La culture de masse détruit la culture, c’est vrai, mais justement, c’est l’argent qui fait la culture de masse. Car une grande oeuvre n’est jamais rentable, elle ne fait que coûter, elle ne rapporte rien. C’est pourquoi les mécènes d’autrefois, par amour de l’art et des lettres, leur consacraient une partie de leur or sans rien espérer de pécuniaire en retour: la beauté était leur récompense.  A partir du moment où l’art et les lettres sont marchandisés, un peu de bon sens marketing fait découvrir que l’art mineur est beaucoup plus rentable que l’art majeur, que les genres littéraires mineurs sont plus rentables que les genres littéraires majeurs, puisque les premiers sont à la portée de tous, tandis que les seconds ne sont accessibles qu’à un public cultivé. Ce déséquilibre ne peut que s’accentuer aujourd’hui (aux dépends des vrais artistes et des vrais écrivains) puisque le public cultivé se réduit logiquement avec le naufrage des institutions chargées de transmettre l’instruction préalable à toute culture.

1 Commentaire

  1. Yvon de Poligny — 22 mai 2008 #

    “les mécènes d’autrefois, par amour de l’art et des lettres, (…)” : quelle touchante naïveté !
    Sarcasmes mis à part, reconnaissez que le mécénat a toujours eu plus souvent comme moteur la volonté de s’acheter une image positive, de se ménager des amitiés et des fidélités dans des cercles peu accessibles aux fortunés.
    Tout comme la protection sociale assurée par les grands entrepreneurs du XIXème, l’Etat s’est accaparé la pratique du mécénat, dans le même but (une bonne idée ne se perd jamais). Les démocraties, par essence vouées à exprimer et suivre le souhait de la majorité, donc gouvernements “de masse”, ne peuvent naturellement que favoriser l’expansion de cette “culture de masse” que vous critiquez à juste titre.
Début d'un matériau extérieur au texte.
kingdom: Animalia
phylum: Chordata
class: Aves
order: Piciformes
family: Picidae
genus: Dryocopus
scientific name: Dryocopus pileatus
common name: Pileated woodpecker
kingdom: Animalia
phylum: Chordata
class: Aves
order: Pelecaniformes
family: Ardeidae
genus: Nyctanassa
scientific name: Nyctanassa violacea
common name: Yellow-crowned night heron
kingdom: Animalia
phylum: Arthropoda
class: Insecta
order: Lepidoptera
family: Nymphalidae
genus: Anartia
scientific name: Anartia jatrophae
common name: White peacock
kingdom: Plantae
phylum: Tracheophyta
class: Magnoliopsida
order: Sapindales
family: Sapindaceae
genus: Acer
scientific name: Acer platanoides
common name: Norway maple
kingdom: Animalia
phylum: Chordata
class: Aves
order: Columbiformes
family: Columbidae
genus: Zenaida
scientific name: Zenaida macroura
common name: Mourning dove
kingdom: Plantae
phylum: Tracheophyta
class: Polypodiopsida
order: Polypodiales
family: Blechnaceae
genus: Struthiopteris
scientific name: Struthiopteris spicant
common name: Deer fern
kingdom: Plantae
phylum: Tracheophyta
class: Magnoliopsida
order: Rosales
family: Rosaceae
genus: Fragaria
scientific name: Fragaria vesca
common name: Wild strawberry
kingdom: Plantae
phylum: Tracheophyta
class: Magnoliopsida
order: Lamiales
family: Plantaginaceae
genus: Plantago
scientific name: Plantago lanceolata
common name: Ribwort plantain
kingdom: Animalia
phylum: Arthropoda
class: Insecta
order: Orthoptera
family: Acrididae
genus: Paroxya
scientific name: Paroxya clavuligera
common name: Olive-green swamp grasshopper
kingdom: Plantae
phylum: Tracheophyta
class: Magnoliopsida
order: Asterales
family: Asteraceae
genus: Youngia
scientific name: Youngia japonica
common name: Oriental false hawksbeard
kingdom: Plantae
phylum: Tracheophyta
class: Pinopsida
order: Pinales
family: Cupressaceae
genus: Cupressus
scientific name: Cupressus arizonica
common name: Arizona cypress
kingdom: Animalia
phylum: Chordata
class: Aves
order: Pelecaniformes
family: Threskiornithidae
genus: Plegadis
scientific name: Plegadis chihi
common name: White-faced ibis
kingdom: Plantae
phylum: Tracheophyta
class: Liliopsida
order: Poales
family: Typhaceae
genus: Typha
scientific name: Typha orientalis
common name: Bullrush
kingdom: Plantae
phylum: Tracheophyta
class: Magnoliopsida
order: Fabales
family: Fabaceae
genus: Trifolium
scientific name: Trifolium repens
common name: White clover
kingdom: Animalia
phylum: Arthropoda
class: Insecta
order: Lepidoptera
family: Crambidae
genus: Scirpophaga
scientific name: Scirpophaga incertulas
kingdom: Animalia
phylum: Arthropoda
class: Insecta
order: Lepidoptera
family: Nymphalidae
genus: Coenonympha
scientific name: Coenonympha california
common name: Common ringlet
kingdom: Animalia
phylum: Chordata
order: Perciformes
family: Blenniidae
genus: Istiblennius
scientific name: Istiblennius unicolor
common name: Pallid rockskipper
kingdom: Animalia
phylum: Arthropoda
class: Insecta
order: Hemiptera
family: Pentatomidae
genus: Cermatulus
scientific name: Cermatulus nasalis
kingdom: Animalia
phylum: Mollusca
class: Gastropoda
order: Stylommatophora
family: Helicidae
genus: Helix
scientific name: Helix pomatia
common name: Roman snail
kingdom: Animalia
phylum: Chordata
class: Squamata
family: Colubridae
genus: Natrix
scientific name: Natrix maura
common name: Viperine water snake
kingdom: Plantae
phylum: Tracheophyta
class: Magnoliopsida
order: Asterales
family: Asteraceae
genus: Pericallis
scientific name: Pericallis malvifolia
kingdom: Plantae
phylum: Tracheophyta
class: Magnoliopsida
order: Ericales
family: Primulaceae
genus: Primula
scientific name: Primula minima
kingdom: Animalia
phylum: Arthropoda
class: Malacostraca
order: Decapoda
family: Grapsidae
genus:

En réaction elles se créent des institutions culturelles artificiellement élitistes, déterminant une culture “officielle” pour échapper aux critiques des élites culturelles préexistantes. Le résultat est rarement heureux, d’autant que la tentation est forte d’utiliser cette clientèle à la promotion idéologique, mêlant, comme cela se faisait déjà à Rome il y a 2000 ans, art et propagande politique.